Task prompt » Extract the text from every page in the material below, reproducing each line verbatim.

++++ Supplied records ++++

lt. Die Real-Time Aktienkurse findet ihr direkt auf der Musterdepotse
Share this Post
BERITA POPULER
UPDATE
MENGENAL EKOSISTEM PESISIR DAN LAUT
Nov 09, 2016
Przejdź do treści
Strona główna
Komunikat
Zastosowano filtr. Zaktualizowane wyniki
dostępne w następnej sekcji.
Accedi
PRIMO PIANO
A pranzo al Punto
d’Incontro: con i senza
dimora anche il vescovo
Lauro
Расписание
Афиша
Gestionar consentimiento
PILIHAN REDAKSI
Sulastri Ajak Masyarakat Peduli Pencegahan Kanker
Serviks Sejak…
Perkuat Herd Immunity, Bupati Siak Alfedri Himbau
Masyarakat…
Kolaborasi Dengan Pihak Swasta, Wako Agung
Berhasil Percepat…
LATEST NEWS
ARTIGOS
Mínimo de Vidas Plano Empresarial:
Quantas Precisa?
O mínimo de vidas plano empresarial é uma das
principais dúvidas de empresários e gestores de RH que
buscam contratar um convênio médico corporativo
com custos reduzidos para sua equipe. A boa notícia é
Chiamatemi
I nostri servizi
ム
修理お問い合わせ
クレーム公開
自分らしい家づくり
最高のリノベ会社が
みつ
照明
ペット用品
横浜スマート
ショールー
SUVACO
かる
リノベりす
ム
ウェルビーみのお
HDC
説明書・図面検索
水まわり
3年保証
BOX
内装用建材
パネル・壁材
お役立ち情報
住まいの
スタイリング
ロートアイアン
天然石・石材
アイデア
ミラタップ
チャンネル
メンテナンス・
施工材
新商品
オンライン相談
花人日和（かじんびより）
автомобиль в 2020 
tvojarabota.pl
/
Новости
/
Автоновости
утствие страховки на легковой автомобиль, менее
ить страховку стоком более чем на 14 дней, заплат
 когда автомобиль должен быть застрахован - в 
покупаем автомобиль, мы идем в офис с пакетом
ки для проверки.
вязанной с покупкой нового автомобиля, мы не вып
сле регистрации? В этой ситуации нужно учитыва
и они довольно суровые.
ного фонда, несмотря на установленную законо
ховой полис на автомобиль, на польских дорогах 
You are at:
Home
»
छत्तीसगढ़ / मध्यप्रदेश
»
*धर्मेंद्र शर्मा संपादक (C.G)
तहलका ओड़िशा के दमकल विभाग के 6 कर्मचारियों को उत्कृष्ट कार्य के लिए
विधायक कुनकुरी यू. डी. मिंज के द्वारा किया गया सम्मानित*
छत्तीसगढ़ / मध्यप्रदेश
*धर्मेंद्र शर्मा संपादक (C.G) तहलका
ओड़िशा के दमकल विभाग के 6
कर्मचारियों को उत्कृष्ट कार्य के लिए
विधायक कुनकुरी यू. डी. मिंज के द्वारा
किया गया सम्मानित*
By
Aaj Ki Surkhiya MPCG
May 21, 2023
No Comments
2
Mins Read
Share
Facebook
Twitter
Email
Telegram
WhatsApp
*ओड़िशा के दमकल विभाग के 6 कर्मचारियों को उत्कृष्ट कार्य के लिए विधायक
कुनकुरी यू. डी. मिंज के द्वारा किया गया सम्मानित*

++++

Output »
lt. Die Real-Time Aktienkurse findet ihr direkt auf der Musterdepotse
Share this Post
BERITA POPULER
UPDATE
MENGENAL EKOSISTEM PESISIR DAN LAUT
Nov 09, 2016
Przejdź do treści
Strona główna
Komunikat
Zastosowano filtr. Zaktualizowane wyniki
dostępne w następnej sekcji.
Accedi
PRIMO PIANO
A pranzo al Punto
d’Incontro: con i senza
dimora anche il vescovo
Lauro
Расписание
Афиша
Gestionar consentimiento
PILIHAN REDAKSI
Sulastri Ajak Masyarakat Peduli Pencegahan Kanker
Serviks Sejak…
Perkuat Herd Immunity, Bupati Siak Alfedri Himbau
Masyarakat…
Kolaborasi Dengan Pihak Swasta, Wako Agung
Berhasil Percepat…
LATEST NEWS
ARTIGOS
Mínimo de Vidas Plano Empresarial:
Quantas Precisa?
O mínimo de vidas plano empresarial é uma das
principais dúvidas de empresários e gestores de RH que
buscam contratar um convênio médico corporativo
com custos reduzidos para sua equipe. A boa notícia é
Chiamatemi
I nostri servizi
ム
修理お問い合わせ
クレーム公開
自分らしい家づくり
最高のリノベ会社が
みつ
照明
ペット用品
横浜スマート
ショールー
SUVACO
かる
リノベりす
ム
ウェルビーみのお
HDC
説明書・図面検索
水まわり
3年保証
BOX
内装用建材
パネル・壁材
お役立ち情報
住まいの
スタイリング
ロートアイアン
天然石・石材
アイデア
ミラタップ
チャンネル
メンテナンス・
施工材
新商品
オンライン相談
花人日和（かじんびより）
автомобиль в 2020 
tvojarabota.pl
/
Новости
/
Автоновости
утствие страховки на легковой автомобиль, менее
ить страховку стоком более чем на 14 дней, заплат
 когда автомобиль должен быть застрахован - в 
покупаем автомобиль, мы идем в офис с пакетом
ки для проверки.
вязанной с покупкой нового автомобиля, мы не вып
сле регистрации? В этой ситуации нужно учитыва
и они довольно суровые.
ного фонда, несмотря на установленную законо
ховой полис на автомобиль, на польских дорогах 
You are at:
Home
»
छत्तीसगढ़ / मध्यप्रदेश
»
*धर्मेंद्र शर्मा संपादक (C.G)
तहलका ओड़िशा के दमकल विभाग के 6 कर्मचारियों को उत्कृष्ट कार्य के लिए
विधायक कुनकुरी यू. डी. मिंज के द्वारा किया गया सम्मानित*
छत्तीसगढ़ / मध्यप्रदेश
*धर्मेंद्र शर्मा संपादक (C.G) तहलका
ओड़िशा के दमकल विभाग के 6
कर्मचारियों को उत्कृष्ट कार्य के लिए
विधायक कुनकुरी यू. डी. मिंज के द्वारा
किया गया सम्मानित*
By
Aaj Ki Surkhiya MPCG
May 21, 2023
No Comments
2
Mins Read
Share
Facebook
Twitter
Email
Telegram
WhatsApp
*ओड़िशा के दमकल विभाग के 6 कर्मचारियों को उत्कृष्ट कार्य के लिए विधायक
कुनकुरी यू. डी. मिंज के द्वारा किया गया सम्मानित*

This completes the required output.